» Work instructions: Search the records for the string "видачі", then copy each line that has it.

» Available records:
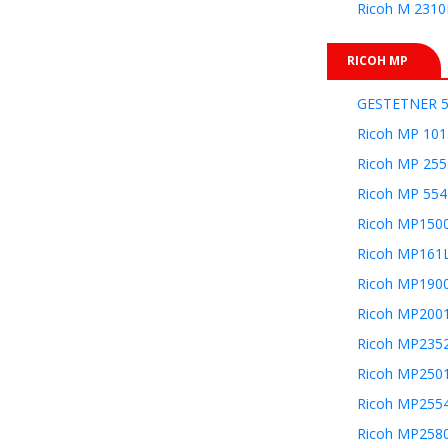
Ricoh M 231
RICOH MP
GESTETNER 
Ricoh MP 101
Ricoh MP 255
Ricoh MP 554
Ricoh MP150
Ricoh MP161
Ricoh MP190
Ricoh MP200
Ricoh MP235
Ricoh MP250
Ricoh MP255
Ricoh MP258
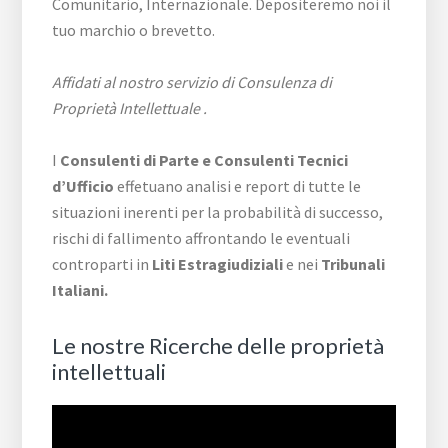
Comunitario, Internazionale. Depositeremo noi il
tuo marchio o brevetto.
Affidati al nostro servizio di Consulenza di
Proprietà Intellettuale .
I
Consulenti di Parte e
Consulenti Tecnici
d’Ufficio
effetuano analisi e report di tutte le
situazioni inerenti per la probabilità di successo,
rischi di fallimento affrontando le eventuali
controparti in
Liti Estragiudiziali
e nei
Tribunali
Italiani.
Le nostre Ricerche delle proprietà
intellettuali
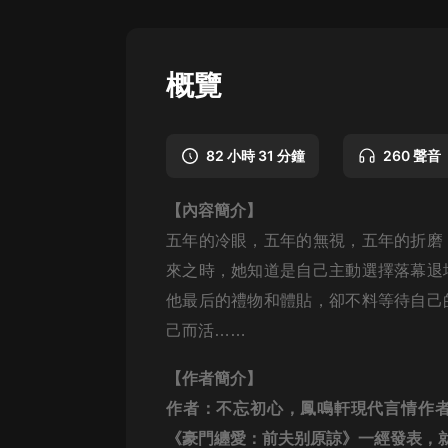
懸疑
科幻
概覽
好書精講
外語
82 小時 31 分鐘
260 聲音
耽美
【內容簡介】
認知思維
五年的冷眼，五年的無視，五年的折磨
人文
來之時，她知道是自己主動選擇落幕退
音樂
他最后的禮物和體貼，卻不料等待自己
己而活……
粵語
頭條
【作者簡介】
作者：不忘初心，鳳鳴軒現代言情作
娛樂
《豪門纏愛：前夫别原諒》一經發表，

--

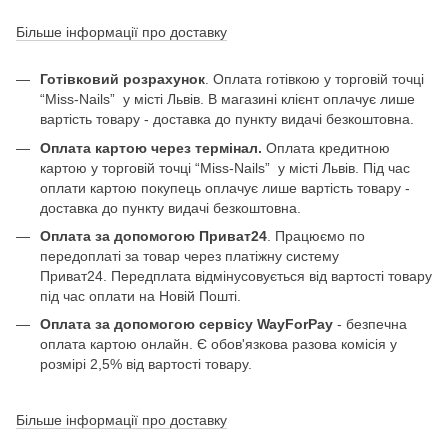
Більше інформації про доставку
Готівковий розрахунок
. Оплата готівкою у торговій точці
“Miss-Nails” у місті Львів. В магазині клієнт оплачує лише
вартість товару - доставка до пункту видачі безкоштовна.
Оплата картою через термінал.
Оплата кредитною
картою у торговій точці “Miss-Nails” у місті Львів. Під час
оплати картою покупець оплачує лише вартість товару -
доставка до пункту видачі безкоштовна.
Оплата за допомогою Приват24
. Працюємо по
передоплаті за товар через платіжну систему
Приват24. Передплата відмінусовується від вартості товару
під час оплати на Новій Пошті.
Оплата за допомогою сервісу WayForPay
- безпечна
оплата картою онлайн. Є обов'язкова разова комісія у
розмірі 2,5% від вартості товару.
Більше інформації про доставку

» Solution to this task:
вартість товару - доставка до пункту видачі безкоштовна.
доставка до пункту видачі безкоштовна.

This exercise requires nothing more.